What needs to be done -
For this exercise, please find the lines in the entries that include the word "requerida" and copy them.

(Source texts of formatted documents)

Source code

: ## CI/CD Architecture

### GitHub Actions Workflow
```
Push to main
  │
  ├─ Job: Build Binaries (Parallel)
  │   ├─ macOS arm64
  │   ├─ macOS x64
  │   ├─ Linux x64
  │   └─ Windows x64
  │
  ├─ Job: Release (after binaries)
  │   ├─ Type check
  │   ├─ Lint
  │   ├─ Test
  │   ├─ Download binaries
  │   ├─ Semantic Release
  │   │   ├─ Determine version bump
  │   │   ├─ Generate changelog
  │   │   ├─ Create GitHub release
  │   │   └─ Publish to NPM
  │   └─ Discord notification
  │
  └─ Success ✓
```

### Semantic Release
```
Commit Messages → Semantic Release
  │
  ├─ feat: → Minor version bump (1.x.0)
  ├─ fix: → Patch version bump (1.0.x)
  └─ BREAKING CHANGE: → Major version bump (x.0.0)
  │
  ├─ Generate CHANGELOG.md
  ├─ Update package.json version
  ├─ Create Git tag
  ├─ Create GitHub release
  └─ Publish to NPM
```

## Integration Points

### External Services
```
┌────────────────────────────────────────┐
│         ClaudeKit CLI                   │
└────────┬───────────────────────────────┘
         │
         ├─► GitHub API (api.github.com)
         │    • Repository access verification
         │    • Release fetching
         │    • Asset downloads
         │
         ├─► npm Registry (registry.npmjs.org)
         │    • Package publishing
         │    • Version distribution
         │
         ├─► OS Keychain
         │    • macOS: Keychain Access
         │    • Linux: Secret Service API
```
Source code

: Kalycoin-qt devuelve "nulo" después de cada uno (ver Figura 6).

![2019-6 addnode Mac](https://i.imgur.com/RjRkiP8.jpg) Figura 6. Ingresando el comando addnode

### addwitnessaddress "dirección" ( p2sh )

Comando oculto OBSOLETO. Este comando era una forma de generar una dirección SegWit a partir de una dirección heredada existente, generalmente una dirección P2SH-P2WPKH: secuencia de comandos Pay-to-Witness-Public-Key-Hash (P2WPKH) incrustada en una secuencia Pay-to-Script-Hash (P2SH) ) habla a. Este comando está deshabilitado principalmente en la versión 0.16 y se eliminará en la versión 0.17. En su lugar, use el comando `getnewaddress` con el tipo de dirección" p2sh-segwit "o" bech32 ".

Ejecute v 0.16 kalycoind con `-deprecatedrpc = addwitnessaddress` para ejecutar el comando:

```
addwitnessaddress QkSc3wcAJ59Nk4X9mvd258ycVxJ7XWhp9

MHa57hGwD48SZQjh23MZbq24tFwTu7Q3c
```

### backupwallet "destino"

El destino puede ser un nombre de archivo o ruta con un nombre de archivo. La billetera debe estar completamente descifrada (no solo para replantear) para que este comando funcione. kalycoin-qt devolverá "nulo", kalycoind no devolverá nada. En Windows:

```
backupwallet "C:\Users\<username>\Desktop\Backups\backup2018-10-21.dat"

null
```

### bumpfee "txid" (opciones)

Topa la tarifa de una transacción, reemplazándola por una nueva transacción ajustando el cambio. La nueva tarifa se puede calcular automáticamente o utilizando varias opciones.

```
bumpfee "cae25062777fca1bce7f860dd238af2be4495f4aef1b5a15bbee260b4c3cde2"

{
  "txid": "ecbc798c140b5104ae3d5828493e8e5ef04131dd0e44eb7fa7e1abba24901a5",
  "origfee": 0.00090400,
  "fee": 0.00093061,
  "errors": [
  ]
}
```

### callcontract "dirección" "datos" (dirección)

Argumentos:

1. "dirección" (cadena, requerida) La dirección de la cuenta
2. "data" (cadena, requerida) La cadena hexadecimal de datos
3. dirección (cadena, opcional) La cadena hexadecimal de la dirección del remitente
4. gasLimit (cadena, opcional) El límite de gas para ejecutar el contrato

Response area -
1. "dirección" (cadena, requerida) La dirección de la cuenta
2. "data" (cadena, requerida) La cadena hexadecimal de datos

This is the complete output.